In fact, right after I did it, I was so disbelieving I asked my boyfriend if that looked like a real pushup. I mean, I must have collapsed my form or something to do that, right?

But he said it looked like a real pushup.

I've been trying to do another one since, and it hasn't worked. I guess I have to believe the witness.

Sunday, February 6, 2011

Bored weigh in

So, I haven't posted much lately. That's because nothing is happening. I'm not losing and I'm not gaining. I'm going to school and doing yoga and aerobics and elliptical, and often feeling hungry at night or hungrier due to exercise, but still pushing a deficit most days. Yesterday I weighed in at 141.4 pounds, and I was out of town the week before, but two Saturdays ago I weighed 141.2 pounds. So that's +0.2 pounds in 2 weeks. Statistically insignificant. My body fat percentage has also been going nowhere since I got back from my trip. It's somewhere between 28% and 29%.

However, one must remember I encountered a similarly irritating plateau just above 170, and I think there was a little bit of a plateau around 155. Every 15 pounds.

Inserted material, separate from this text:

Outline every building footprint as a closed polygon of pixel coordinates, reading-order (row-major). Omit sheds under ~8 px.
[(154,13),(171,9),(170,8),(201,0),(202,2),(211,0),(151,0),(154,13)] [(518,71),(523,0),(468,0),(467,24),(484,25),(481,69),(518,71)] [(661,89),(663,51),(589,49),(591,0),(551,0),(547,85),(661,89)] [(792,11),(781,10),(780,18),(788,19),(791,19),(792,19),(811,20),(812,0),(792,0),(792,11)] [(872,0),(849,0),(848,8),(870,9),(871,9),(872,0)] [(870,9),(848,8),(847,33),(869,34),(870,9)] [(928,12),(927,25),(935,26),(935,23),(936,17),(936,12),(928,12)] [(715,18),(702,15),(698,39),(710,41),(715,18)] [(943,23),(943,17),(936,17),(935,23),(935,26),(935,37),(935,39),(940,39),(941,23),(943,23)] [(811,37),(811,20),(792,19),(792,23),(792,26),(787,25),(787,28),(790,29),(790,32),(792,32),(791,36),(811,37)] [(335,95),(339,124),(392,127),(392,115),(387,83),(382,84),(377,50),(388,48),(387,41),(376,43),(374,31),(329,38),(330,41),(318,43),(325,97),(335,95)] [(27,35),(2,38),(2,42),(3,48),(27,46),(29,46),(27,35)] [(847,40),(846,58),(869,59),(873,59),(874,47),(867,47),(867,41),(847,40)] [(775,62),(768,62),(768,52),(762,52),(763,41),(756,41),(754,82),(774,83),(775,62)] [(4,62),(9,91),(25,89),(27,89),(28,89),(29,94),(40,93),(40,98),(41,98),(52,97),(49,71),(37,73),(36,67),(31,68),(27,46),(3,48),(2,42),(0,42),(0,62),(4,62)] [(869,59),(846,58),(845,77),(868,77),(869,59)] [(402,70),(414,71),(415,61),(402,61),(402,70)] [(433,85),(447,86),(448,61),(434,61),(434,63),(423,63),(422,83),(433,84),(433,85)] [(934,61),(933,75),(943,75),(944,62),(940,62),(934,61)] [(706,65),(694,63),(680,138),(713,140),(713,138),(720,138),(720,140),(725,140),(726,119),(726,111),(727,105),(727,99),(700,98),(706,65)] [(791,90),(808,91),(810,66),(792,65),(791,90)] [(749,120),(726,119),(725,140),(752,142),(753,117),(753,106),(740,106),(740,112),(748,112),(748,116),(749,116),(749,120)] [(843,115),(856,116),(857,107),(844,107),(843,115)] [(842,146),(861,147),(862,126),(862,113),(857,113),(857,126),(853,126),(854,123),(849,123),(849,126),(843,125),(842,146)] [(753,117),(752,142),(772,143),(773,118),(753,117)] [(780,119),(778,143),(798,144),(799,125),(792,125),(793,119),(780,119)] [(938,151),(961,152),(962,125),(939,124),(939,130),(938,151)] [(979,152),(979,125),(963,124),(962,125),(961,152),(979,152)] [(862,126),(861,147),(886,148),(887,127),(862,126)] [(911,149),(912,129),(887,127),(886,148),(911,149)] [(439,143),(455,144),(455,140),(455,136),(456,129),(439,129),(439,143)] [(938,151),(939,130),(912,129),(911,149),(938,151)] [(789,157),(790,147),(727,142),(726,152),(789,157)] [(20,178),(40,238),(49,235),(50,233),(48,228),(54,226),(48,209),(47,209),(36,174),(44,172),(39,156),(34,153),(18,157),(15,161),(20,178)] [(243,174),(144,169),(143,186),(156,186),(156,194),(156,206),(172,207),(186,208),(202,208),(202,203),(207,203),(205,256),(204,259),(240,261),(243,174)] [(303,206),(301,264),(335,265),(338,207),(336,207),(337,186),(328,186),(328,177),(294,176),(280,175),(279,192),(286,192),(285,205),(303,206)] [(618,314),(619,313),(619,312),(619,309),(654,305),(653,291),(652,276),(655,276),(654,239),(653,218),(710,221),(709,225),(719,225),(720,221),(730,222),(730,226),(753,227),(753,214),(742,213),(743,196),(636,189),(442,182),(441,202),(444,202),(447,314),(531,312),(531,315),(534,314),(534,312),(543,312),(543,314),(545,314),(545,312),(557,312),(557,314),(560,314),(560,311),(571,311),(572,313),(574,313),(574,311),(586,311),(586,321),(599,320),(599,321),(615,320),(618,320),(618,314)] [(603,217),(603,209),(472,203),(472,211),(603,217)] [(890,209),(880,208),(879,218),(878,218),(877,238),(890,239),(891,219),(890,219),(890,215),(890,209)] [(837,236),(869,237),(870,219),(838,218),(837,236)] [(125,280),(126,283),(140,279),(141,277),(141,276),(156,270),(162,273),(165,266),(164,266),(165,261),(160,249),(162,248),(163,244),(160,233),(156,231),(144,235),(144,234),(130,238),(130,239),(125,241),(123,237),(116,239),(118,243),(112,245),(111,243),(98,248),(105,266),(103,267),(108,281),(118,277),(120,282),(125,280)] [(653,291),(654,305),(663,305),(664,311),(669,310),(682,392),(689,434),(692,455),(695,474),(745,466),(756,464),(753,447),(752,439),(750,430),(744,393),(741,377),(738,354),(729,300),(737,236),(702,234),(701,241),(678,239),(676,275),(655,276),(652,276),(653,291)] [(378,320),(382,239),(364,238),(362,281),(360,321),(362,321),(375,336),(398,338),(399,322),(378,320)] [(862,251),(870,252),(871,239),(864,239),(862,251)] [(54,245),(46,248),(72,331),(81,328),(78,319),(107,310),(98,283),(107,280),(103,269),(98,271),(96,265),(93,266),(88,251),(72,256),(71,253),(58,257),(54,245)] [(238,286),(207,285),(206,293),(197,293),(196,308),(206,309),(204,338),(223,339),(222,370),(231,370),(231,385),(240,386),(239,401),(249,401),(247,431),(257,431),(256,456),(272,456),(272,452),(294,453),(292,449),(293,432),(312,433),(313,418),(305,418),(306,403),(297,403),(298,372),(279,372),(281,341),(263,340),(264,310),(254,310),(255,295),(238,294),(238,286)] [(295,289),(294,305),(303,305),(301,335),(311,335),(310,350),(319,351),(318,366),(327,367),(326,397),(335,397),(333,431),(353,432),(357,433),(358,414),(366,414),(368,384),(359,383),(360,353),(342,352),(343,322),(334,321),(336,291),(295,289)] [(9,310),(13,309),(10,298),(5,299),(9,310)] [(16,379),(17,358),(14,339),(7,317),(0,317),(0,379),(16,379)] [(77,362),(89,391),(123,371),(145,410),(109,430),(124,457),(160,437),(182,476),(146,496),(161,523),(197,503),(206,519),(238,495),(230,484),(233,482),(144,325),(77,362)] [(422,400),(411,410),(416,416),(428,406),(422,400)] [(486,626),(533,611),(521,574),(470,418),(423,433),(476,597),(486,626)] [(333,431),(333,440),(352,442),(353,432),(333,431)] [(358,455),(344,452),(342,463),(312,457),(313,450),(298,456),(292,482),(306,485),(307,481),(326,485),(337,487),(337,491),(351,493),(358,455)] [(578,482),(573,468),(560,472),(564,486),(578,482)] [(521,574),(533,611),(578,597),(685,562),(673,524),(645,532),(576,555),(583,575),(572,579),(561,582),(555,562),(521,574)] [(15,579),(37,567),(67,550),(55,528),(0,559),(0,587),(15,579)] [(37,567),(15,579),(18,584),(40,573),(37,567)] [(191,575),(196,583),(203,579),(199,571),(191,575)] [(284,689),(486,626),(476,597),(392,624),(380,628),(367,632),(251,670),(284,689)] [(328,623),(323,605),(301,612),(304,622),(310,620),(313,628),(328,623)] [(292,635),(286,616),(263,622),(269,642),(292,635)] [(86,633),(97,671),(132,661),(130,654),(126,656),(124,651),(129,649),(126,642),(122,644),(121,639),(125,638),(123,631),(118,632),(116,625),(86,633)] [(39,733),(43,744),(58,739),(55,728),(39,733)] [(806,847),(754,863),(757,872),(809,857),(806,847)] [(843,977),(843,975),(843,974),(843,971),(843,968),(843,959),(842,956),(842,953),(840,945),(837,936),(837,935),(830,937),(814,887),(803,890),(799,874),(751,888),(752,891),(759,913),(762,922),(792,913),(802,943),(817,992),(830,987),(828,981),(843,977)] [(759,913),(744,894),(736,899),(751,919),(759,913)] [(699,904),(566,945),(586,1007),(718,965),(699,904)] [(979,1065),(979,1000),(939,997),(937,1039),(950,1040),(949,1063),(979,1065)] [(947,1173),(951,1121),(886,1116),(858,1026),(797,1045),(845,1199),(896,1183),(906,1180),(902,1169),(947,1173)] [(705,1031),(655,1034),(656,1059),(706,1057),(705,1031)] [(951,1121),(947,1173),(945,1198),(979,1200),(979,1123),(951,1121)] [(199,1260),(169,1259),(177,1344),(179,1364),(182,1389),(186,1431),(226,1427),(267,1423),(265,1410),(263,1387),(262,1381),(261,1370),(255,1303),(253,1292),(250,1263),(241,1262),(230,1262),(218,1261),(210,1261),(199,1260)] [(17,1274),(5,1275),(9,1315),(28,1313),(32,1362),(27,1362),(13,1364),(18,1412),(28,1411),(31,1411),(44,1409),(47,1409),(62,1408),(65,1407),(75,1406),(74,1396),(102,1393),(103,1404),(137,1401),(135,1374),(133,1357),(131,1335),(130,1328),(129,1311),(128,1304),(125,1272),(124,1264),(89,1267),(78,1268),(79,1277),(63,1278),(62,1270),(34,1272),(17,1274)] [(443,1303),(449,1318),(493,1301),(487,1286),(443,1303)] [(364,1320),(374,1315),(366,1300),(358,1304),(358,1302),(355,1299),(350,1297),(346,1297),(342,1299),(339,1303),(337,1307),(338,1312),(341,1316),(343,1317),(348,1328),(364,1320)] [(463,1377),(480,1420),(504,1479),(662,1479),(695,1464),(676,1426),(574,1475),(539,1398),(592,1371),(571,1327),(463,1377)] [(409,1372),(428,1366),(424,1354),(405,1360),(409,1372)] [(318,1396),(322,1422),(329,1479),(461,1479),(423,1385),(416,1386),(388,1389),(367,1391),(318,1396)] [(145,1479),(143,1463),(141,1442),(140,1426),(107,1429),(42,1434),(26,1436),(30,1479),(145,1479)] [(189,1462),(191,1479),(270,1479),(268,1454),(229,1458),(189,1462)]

I hope that's what this is - a plateau that will eventually break, and not the point at which my formulas are showing inaccuracy. For now I will keep eating as lightly as I can manage, go to vinyasa yoga 2x a week, aerobics 2x a week, elliptical when it fits into the schedule, and next week when I deposit my financial aid check I can get a Bikram package which will give me 1-2 Bikram classes each weekend. And let's hope this thing cracks

Tuesday, February 1, 2011

ideaplan

This is more of an idea than a plan. I'm not setting any goals for follow-through. But here's the idea: during the week I stay pretty strict with my diet. I aim for 1500-1600, maybe 1700 calories along with my exercise and I do not let cravings, mere opportunity, etc interfere. On the weekends, I am a little more lax, having treats or eating out and being comfortable with closer to 2000 calories a day. In addition, at some point during the weekend (end of class on Friday thru Sunday night), I am allowed one "binge", which might spike my calories. I'm not defining it very tightly, except that it should not become an all-day thing. The rest of whatever day it occurs on, the guidelines are in line with what I said above. You know what it is when you do it, but examples might be: a quart of ice cream, a huge plate of pasta with creamy cheese sauce, a package of wafer cookies and a whole bag of potato chips, a box of donuts and milk, a plate of breaded chicken strips and french fries, half a batch of chocolate chip cookies, a whole bag of individual-wrapped chocolates.

The motivation behind this idea is that as I get lighter, the calorie levels needed to create a deficit are more difficult to hit. If I don't happen to exercise on a day, I have to eat less than 1500 calories to have a pound-per-week equivalent deficit. It takes more, psychologically, to make the deficit many days in a row. Fitting in restaurant meals or indulgences isn't too hard on 1800 calories, but it is on 1500, so the idea is to simply loosen up at the time (weekends) when opportunities are most likely to arise. The allowed "binge" is just an outlet for cravings, and knowing there's a specific time for it makes it easier to wait for.